## TESTO ESTRATTO
Ai delegati presenti, il neo eletto Presidente regala una pergamena con il discorso del 1994, quello della sua svolta di vita in cui decise di entrare in politica... c'è già in quelle parole l'essenza del progetto di adesso, non l'ennesimo partito ma l'obiettivo di unire, offrendo alle istanze della gente comune - che, dice, "siamo noi", includendosi nelle aspirazioni e negli ideali di tutti - il maggior numero di risposte concrete: per rinnovare la società italiana. Ecco perché "Popolo della Libertà", chiosa.
Il federalismo proposto da questo governo è un federalismo di distribuzione delle risorse e di slancio alla consapevolezza delle peculiarità di ciascun territorio, senza dimenticare l'essere solidali, anche per il traino a tutte le aree del Paese che consegue a una più forte omogeneità di sviluppo. La strada delle riforme, alla quale ieri, dopo le parole di Fini, ha dato un segno di apertura e disponibilità Massimo D'Alema, disegna un po' quello che era stato già nel quinquennio 2001/2006, poi bocciato dal referendum voluto dall'opposizione... Un capo del governo certo e riforma dei regolamenti parlamentari che creano ostruzionismo fine a se stesso. Quattro punti fondamentali: lavoro, famiglia, casa, risparmio. Per realizzarli, magari passando dal 44% accreditato dai sondaggi a un almeno 51%, che non è da intendersi come obiettivo di presa di posizione o di potere, come per le coalizioni che formano un cartello elettorale, ma che - nel non volersi accontentare tipico di chi crede nella visione complessiva della società a cui tende - costituisce una base minima per fare del Paese un soggetto moderno e inserito "davvero nell'Europa".

## MATERIALE DI PARTENZA
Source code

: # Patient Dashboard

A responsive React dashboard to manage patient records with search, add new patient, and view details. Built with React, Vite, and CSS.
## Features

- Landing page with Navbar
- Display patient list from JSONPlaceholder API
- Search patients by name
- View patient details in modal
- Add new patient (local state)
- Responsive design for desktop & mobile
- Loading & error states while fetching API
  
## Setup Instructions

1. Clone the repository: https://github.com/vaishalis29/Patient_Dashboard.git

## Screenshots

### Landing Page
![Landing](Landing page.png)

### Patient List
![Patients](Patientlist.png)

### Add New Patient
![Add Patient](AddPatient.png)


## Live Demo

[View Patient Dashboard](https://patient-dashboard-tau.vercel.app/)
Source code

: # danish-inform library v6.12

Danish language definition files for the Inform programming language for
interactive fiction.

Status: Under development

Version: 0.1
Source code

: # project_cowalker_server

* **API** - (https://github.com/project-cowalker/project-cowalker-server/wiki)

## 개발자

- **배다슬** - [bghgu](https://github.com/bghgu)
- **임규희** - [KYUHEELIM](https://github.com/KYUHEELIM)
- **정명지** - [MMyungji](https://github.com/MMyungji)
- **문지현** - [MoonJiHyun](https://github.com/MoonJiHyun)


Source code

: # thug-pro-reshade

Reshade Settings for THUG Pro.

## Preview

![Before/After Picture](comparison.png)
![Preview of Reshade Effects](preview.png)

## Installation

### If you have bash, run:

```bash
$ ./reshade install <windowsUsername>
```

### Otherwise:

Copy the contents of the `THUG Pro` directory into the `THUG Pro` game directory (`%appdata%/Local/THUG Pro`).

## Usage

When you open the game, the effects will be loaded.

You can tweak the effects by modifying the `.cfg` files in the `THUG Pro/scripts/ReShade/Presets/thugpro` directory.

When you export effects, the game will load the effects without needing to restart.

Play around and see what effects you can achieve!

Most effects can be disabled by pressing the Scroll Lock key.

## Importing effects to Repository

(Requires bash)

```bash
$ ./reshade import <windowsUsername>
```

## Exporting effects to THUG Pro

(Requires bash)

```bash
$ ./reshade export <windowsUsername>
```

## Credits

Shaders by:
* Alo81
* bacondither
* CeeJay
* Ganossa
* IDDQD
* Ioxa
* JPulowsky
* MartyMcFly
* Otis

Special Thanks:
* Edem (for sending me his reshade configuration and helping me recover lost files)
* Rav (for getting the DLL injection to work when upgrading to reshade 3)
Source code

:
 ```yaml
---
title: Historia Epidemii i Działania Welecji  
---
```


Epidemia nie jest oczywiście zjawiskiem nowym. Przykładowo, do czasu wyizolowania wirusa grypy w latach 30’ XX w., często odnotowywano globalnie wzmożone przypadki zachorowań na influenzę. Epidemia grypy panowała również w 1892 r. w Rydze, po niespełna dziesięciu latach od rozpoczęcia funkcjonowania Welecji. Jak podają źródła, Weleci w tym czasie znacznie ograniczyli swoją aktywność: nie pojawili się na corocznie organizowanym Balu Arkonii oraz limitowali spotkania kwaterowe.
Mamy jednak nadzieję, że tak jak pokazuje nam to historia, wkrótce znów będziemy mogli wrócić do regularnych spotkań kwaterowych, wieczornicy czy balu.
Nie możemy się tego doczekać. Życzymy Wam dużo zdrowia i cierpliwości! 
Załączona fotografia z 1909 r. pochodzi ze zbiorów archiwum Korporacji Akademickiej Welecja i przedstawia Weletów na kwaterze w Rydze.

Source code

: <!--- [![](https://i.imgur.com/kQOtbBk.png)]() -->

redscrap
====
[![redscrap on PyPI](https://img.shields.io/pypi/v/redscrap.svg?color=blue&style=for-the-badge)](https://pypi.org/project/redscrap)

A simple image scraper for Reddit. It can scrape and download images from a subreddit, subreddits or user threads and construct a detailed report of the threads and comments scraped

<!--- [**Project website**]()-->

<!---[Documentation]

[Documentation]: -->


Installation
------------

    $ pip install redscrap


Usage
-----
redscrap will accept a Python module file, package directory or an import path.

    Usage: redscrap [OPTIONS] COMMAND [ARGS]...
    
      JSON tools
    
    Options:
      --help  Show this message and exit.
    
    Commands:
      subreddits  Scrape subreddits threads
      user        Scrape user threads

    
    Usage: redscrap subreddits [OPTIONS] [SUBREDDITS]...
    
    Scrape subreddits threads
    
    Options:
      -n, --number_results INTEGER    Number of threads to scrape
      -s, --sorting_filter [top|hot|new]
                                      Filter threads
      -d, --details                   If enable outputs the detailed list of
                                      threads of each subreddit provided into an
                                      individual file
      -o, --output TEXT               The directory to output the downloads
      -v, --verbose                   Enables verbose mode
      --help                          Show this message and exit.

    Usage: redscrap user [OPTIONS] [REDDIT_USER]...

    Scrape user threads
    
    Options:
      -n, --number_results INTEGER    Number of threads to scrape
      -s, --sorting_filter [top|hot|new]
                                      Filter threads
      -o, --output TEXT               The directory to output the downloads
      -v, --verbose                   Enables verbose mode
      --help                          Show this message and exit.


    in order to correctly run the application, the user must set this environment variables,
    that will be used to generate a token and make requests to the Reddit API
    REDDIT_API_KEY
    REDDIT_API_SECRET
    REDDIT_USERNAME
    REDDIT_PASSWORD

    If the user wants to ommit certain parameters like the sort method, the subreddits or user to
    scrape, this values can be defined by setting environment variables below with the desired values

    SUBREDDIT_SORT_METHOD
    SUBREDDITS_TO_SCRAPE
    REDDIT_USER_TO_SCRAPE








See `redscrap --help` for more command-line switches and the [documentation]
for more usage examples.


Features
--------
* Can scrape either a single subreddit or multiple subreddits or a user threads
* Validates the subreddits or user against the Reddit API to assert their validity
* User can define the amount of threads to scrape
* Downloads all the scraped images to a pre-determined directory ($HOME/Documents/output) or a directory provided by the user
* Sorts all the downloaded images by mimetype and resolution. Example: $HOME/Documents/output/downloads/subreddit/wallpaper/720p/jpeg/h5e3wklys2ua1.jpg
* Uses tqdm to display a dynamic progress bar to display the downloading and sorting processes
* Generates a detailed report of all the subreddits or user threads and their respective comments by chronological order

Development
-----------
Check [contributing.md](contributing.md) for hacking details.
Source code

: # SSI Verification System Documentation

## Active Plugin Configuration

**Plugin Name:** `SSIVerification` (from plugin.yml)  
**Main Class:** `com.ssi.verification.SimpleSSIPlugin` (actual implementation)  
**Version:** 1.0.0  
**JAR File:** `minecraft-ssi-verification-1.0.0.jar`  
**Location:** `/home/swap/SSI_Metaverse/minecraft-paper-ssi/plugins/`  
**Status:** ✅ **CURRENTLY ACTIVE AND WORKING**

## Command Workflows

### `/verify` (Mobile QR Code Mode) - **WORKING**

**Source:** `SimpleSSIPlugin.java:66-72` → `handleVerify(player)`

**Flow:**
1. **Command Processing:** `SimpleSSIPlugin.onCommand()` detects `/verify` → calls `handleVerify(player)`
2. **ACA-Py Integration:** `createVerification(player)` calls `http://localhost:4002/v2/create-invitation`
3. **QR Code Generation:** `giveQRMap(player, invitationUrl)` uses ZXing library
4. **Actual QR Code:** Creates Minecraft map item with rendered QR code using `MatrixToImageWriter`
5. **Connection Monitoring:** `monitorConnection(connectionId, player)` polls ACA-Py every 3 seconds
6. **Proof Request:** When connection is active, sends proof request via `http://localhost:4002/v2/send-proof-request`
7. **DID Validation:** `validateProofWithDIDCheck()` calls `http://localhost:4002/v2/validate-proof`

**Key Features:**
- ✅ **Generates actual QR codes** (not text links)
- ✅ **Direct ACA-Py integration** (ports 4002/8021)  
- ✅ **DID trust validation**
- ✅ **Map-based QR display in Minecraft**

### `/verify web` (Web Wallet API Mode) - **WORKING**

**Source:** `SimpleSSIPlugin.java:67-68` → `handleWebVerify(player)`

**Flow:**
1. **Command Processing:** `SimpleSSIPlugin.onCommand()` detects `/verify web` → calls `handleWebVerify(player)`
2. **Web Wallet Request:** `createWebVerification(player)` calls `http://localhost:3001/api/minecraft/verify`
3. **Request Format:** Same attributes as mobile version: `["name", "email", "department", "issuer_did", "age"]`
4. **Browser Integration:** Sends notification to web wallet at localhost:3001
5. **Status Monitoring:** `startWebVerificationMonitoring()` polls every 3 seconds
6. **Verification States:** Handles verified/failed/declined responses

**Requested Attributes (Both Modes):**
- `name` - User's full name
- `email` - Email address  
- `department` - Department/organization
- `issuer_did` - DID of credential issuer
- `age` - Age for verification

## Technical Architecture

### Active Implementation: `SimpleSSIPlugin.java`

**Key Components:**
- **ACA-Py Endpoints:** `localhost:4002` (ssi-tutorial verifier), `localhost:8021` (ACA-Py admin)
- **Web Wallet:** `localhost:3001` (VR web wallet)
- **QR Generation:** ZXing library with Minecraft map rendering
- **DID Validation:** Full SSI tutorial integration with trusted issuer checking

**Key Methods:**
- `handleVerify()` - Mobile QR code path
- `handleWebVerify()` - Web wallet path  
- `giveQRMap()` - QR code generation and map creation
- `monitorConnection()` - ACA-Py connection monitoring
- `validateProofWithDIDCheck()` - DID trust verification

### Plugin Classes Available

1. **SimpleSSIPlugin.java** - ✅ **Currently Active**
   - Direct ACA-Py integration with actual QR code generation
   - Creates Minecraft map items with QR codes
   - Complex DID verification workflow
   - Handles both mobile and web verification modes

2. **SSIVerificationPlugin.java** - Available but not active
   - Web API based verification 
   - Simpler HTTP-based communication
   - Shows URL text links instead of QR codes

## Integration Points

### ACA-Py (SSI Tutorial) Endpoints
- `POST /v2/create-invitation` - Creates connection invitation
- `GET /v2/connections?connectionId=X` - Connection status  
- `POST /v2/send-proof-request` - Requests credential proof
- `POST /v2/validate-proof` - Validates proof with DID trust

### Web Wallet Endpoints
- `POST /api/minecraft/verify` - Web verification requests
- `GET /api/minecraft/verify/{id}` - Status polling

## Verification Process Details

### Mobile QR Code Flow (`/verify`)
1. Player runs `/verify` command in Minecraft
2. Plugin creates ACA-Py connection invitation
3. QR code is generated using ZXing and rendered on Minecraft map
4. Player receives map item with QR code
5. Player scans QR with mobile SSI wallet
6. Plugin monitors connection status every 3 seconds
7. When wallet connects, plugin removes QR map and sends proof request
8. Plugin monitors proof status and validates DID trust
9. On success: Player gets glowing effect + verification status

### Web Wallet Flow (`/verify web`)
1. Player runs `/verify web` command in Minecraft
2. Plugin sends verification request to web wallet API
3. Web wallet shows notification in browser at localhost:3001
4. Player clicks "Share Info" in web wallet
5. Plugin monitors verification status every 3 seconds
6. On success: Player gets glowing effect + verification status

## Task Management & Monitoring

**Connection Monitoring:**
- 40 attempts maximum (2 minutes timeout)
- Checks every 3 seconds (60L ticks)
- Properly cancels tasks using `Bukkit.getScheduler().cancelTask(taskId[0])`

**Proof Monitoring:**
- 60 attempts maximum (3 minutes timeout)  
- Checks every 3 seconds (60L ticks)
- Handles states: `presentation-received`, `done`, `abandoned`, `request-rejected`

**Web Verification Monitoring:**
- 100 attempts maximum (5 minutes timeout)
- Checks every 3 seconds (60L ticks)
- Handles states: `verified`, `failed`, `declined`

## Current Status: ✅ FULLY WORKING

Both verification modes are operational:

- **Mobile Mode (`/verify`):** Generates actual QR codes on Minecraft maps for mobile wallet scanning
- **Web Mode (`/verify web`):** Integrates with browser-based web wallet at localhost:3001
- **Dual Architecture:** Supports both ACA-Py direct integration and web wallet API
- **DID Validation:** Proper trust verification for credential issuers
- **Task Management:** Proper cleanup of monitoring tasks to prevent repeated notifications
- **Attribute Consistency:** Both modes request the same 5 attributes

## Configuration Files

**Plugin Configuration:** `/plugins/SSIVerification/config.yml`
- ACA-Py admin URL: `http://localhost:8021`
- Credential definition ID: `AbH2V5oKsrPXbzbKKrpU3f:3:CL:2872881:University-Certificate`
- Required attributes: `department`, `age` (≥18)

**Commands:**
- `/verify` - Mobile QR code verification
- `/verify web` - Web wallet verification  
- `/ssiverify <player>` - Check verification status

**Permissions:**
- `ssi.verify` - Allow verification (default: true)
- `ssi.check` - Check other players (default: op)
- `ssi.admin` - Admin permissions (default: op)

## IL TUO COMPITO
Prosegui il testo sul discorso del neo eletto Presidente del Popolo della Libertà a partire dalla sua ultima frase.

## RISULTATO
Le parole di Berlusconi spaziano, c'è una parte volta a sottolineare l'importanza dell'ambiente, senza le ipocrisie che accompagnano il falso ambientalismo; c'è un pensiero costruttivo e di riconoscimento di ruolo riservato alle donne; c'è un ampio cenno alla ricerca. "Quello che nasce oggi - dice Berlusconi - è un partito che sopravviverà ai suoi fondatori" e chiama gli amministratori locali a contribuire alla trasformazione nel senso dell'efficienza del sistema Paese. Il Pdl, conclude Berlusconi, come fucina di idee e svolta di concretezza, affinché i giovani possano sentire come propri gli stessi sogni di sempre, quelli che hanno già accomunato i partiti che costituiscono la base da cui nasce, anche da questa domenica di fine marzo, questo nuovo partito.

PDL, congresso

PDL... terzo giorno di Congresso

Candidato unico a Presidente del Popolo delle libertà, è stato appena eletto Silvio Berlusconi, all'unanimità dai seimila delegati presenti al padiglione 8...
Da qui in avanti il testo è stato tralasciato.